▶ Problem requirements
Reproduce the lines without any changes, starting at the first line and ending at the line that contains "Veste avec le logo du Stars", with both of those lines included.

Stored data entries
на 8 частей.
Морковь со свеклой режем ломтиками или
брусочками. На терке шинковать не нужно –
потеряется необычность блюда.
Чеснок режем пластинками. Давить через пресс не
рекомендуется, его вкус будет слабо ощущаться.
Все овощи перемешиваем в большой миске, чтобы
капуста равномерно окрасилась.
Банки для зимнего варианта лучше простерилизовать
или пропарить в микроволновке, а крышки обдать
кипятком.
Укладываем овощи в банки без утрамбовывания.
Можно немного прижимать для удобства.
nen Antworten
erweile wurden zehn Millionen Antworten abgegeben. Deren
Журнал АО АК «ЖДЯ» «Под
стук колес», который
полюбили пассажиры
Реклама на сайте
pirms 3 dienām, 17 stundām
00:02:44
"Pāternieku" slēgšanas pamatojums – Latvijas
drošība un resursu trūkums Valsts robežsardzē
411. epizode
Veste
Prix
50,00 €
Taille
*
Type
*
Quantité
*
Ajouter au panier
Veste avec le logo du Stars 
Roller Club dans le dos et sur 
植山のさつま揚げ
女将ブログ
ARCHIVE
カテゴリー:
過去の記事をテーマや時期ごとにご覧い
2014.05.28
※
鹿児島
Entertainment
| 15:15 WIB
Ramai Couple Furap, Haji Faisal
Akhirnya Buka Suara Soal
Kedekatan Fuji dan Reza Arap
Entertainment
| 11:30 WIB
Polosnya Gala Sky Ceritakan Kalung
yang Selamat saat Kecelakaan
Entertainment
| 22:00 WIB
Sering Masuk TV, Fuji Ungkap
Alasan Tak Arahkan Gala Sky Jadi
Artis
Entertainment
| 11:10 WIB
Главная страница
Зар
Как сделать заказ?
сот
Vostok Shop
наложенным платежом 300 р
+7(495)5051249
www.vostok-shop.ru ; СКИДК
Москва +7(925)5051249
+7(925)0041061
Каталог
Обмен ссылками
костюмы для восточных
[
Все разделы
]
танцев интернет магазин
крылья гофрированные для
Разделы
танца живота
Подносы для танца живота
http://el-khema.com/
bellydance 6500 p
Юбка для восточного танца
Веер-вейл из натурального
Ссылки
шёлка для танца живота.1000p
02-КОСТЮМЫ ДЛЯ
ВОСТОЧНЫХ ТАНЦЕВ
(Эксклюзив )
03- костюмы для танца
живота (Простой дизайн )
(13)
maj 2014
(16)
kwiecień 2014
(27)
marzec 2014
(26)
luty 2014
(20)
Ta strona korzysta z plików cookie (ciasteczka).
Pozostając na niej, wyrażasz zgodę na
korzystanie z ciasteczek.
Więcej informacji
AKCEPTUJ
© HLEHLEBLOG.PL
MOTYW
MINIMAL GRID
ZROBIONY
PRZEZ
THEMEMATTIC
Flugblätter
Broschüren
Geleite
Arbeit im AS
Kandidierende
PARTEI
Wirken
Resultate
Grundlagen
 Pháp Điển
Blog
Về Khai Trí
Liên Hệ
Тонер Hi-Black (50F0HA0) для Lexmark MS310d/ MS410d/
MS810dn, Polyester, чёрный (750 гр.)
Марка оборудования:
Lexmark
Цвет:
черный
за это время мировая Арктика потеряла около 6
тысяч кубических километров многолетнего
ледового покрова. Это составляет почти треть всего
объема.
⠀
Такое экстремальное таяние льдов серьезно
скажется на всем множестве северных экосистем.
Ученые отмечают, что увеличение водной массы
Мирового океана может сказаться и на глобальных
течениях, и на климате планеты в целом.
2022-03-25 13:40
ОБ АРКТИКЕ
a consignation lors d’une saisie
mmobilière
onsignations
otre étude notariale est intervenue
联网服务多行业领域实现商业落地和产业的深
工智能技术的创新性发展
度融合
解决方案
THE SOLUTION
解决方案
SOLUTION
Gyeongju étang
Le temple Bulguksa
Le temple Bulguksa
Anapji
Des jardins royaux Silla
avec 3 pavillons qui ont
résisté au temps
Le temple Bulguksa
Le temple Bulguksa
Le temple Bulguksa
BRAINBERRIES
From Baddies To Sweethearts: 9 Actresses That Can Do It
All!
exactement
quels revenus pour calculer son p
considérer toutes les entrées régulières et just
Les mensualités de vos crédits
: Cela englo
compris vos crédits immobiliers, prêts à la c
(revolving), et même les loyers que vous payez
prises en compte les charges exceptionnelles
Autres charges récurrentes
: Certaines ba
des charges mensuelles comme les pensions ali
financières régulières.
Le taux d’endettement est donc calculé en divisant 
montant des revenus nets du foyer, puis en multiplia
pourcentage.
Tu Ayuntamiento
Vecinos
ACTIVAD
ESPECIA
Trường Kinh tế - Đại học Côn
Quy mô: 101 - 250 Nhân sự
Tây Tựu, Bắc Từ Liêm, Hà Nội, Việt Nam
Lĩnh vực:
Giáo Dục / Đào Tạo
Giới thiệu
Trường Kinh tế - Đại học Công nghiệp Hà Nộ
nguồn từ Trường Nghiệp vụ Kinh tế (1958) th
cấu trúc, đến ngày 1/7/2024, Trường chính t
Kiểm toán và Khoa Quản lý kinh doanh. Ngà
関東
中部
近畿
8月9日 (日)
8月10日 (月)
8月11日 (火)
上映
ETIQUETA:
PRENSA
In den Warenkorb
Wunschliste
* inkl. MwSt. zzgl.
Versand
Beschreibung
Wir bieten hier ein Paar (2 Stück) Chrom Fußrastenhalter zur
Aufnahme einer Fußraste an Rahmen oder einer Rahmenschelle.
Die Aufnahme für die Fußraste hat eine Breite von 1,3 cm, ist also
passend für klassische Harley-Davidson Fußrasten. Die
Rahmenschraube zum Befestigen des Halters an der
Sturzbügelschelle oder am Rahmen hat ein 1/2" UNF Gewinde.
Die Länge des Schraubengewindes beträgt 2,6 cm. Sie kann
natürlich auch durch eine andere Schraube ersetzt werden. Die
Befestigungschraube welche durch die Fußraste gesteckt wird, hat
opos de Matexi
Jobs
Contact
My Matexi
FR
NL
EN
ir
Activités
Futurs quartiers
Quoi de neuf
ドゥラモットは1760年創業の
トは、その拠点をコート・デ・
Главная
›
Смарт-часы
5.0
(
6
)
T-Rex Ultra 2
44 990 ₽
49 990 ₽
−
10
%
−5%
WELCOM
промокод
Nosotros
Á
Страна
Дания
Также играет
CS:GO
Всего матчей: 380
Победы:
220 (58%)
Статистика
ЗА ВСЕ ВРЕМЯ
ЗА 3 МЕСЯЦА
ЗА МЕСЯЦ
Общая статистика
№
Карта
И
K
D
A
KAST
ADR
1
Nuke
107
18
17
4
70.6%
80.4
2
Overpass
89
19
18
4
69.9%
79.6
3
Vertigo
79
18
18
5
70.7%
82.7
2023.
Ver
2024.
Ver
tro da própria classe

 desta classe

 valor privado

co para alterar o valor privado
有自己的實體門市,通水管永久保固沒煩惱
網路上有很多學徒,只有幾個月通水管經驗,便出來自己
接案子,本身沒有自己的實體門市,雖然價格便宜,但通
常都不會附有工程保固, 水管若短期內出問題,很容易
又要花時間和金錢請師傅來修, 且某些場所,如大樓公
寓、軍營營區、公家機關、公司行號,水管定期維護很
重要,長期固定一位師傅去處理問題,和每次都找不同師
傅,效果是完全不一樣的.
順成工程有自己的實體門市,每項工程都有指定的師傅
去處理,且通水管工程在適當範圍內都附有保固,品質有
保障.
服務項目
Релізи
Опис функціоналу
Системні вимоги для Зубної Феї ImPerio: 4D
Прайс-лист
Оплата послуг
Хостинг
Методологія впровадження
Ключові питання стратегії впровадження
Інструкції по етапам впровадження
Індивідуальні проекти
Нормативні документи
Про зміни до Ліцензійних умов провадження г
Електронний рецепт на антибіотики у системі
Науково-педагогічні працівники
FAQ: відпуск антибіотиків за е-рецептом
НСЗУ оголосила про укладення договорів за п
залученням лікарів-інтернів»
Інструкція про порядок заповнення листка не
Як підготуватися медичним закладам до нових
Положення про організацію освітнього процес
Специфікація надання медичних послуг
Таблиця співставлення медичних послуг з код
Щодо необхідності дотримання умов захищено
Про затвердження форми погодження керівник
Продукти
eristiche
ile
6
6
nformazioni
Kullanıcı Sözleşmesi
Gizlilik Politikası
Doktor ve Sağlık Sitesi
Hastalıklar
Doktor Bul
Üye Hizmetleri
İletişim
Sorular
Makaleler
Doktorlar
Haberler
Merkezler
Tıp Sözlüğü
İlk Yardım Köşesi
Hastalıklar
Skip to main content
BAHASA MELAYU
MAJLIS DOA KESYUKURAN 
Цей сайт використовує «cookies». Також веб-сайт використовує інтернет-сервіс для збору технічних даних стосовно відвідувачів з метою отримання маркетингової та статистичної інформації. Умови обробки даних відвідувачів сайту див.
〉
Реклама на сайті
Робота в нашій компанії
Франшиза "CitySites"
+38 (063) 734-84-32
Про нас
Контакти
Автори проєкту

▶ Written solution
на 8 частей.
Морковь со свеклой режем ломтиками или
брусочками. На терке шинковать не нужно –
потеряется необычность блюда.
Чеснок режем пластинками. Давить через пресс не
рекомендуется, его вкус будет слабо ощущаться.
Все овощи перемешиваем в большой миске, чтобы
капуста равномерно окрасилась.
Банки для зимнего варианта лучше простерилизовать
или пропарить в микроволновке, а крышки обдать
кипятком.
Укладываем овощи в банки без утрамбовывания.
Можно немного прижимать для удобства.
nen Antworten
erweile wurden zehn Millionen Antworten abgegeben. Deren
Журнал АО АК «ЖДЯ» «Под
стук колес», который
полюбили пассажиры
Реклама на сайте
pirms 3 dienām, 17 stundām
00:02:44
"Pāternieku" slēgšanas pamatojums – Latvijas
drošība un resursu trūkums Valsts robežsardzē
411. epizode
Veste
Prix
50,00 €
Taille
*
Type
*
Quantité
*
Ajouter au panier
Veste avec le logo du Stars 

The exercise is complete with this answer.